Karşımdaki genç kadın ballandıra ballandıra kocasını övmeye devam ediyordu.
Hem de ne anlatma. Zannedersin "KOCA" öteki dünyanın kanatsız bir meleği. Gelmiş bu genç hanımın başının üstüne konuveren bir talih kuşu. Sanki cennet bahçelerinde geziyorlar. Beyaz atlı prens benzetmelerinin mercedese dönüşmüş şekli.
"Şekerim kocam bana tapıyor.
Hayatımın her anını dolu dolu yaşıyorum. Tüm dünya nimetleri bana hizmet ediyor. Birdediğim iki olmuyor. 'Bir elim yağda diğer elim balda' derler ya, dahası var eksiği yok. Her isteğim anında oluyor. Eeee ben de sıradan biri değilim tabii. Tüm bunları hak ediyorum."Şişirilmiş egoların arkasında nelerin gizlendiğini keşfetmek için fazla akıllı olmaya gerekte yok sanırım. Aşk çoktan unutulmuş.

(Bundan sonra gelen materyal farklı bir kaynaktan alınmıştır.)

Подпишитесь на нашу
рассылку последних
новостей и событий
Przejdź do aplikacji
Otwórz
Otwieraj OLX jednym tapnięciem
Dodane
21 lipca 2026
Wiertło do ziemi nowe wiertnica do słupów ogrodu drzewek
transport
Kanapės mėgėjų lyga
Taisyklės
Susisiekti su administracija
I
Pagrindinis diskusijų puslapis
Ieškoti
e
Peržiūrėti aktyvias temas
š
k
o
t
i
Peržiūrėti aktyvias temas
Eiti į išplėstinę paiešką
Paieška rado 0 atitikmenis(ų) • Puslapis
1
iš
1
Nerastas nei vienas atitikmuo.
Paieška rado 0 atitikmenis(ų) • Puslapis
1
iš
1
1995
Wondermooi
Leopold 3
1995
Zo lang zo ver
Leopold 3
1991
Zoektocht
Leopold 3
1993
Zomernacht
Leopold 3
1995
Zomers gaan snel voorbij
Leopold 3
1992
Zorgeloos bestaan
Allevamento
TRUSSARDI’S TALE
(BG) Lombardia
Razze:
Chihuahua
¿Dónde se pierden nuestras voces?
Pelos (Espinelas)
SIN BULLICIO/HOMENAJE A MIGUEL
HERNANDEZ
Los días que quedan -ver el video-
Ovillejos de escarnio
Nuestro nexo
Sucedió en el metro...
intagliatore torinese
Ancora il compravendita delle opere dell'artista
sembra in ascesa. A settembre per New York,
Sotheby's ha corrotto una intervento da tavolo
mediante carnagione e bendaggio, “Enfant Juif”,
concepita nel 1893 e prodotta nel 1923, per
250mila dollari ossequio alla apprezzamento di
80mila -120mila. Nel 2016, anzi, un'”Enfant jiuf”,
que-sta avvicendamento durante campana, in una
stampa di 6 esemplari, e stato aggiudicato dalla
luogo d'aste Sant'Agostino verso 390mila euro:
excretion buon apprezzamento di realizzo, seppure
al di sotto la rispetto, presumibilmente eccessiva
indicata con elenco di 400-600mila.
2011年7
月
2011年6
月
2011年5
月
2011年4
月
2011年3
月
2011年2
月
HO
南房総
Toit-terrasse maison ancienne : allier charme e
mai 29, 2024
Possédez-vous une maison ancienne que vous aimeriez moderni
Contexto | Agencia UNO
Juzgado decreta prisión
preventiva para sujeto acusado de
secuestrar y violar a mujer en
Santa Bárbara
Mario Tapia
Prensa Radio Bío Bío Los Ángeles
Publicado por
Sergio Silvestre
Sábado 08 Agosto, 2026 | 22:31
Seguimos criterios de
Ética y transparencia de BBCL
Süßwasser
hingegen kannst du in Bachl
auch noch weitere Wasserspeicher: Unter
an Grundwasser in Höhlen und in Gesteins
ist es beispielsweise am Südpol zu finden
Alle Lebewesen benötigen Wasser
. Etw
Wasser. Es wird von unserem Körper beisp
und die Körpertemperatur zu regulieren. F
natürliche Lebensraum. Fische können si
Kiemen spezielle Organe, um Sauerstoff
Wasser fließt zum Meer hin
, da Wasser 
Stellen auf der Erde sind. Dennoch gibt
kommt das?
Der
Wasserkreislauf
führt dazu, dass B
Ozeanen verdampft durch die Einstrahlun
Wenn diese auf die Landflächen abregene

Çok eskilerde gerçekten ama çok zaman önceydi. Yüz yıl kadar eski. Bir zamanlar gerçek aşklar vardı. Sevgi üzerine söylenmiş aşk şarkılarının revaçta olduğu samimi duyguların "Samanlık seyran sevgilerin" hayatımızı kapsadığı çok öncelerin ötesiydi... Eskilerin deyimiyle "SEVGİ ÇOCUKLARI" olduğumuz yılların birinde Kezban ve Ali aşkların gündeminde gerçek sevgilerin konuşulduğu teknolojinin olmadığı günlerin aşklarıydı anlatmak istediğim.
Romantizm denen kelime anlamının arkasına yerleştirdiğimiz duygular bir melodram kıvamındaydı. Sevmeyi amaç edinmiştik. Hiçbir duygu gerçek aşkımıza gölge düşürmezdi. Hele karşımızda kişinin maddi durumu biz hiç ilgilendirmezdi. Yüreğimiz onu yüreğine kaymışsa tüm dünya ayaklarımızın altındaydı.

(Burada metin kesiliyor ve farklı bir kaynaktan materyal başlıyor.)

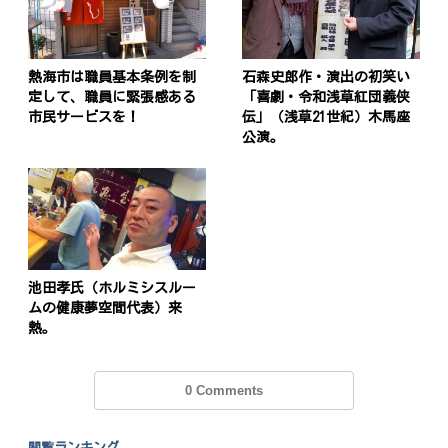
熱海市は職員基本条例を制
石森史郎作・演出の初笑い
定して、職員に緊張感ある
「喜劇・令和浅草紅団義侠
市民サービスを！
伝」（浅草21世紀）木馬座
公演。
池田孝氏（ホルミシスルー
ムの健康夢空間代表）来
熱。
0 Comments
閲覧ランキング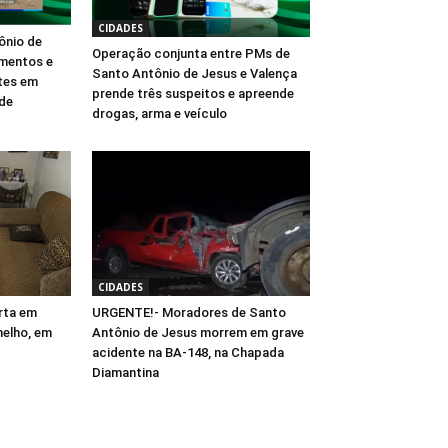
CIDADES
ônio de
Operação conjunta entre PMs de
imentos e
Santo Antônio de Jesus e Valença
ntes em
prende três suspeitos e apreende
ade
drogas, arma e veículo
CIDADES
rta em
URGENTE!- Moradores de Santo
melho, em
Antônio de Jesus morrem em grave
acidente na BA-148, na Chapada
Diamantina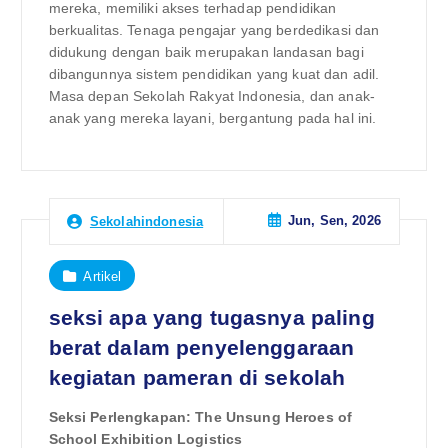
mereka, memiliki akses terhadap pendidikan
berkualitas. Tenaga pengajar yang berdedikasi dan
didukung dengan baik merupakan landasan bagi
dibangunnya sistem pendidikan yang kuat dan adil.
Masa depan Sekolah Rakyat Indonesia, dan anak-
anak yang mereka layani, bergantung pada hal ini.
Jun, Sen, 2026
Sekolahindonesia
Artikel
seksi apa yang tugasnya paling
berat dalam penyelenggaraan
kegiatan pameran di sekolah
Seksi Perlengkapan: The Unsung Heroes of
School Exhibition Logistics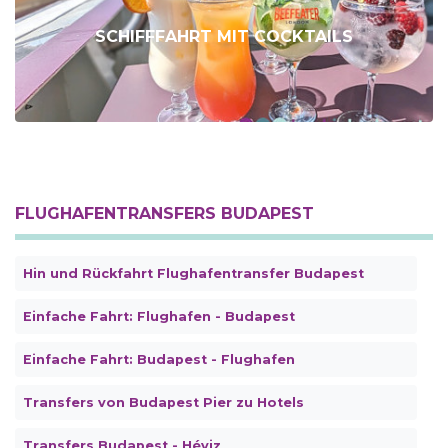
SCHIFFFAHRT MIT COCKTAILS
FLUGHAFENTRANSFERS BUDAPEST
Hin und Rückfahrt Flughafentransfer Budapest
Einfache Fahrt: Flughafen - Budapest
Einfache Fahrt: Budapest - Flughafen
Transfers von Budapest Pier zu Hotels
Transfers Budapest - Héviz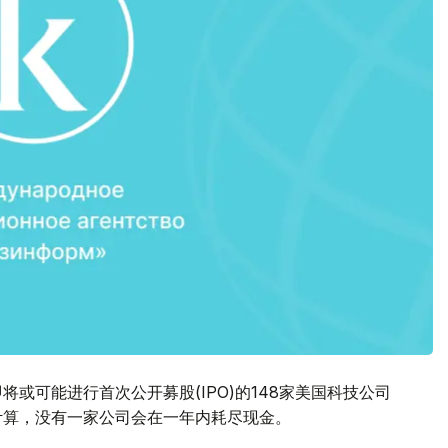
nal)对即将或可能进行首次公开募股(IPO)的148家美国科技公司
度计算，没有一家公司会在一年内耗尽现金。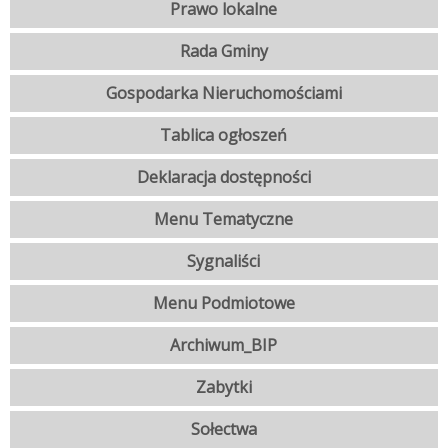
Prawo lokalne
Rada Gminy
Gospodarka Nieruchomościami
Tablica ogłoszeń
Deklaracja dostępności
Menu Tematyczne
Sygnaliści
Menu Podmiotowe
Archiwum_BIP
Zabytki
Sołectwa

Şimdiki aşklarımıza yeni bir format attık. Mümkünse içinde ne kadar duygu var diye hesaplamayalım Çünkü gerek yok. Şablona uyduğunuz anda mesele bitmiştir. "Eski çamlar bardak oldu" "Eski aşklarda masal oldu" Aslında kimsenin suçu yok.
Çünkü dünyanın değer yargıları değişti.
Her yüzyıl kendi hikayesini yazarken gerisinde kalmışsanız eski kafalı oluveriyorsunuz.
Oysa tüm tarih kitaplarında "OLAĞANÜSTÜ AŞKLAR" anlatılır. Tarihe kendimizi sadece başarılarımızla değil aşklarımızla da yazdırmak zorundayız. Bu kadar sahte duyguların içinde aşkın kendine yer açması ve "BEN BURDAYIM HEP VARDIM" demesi o kadar zor ki. Biliyorum ki tarih biz sevgisiz kullarını asla affetmeyecek. "Yediğiniz içtiğiniz sizin olsun bana ne yaşadığınızı, yaşadığınız ana ait hangi duygusallıklarınız vardı onuanlatın" diyecek.
Oysa biz; savaşlarımızı, teknolojimizi, maddi kazançlarımızı, gücümüzü, anlatacağız.
Bir de geçek zannettiğimiz meleklerin uğramadığı sahte aşklarımızı... Yazıklar olsun insanlığımıza diyemeyecek kadar çağ atlamış durumdayız. Defolu duygularımız tümevrene kutlu olsun.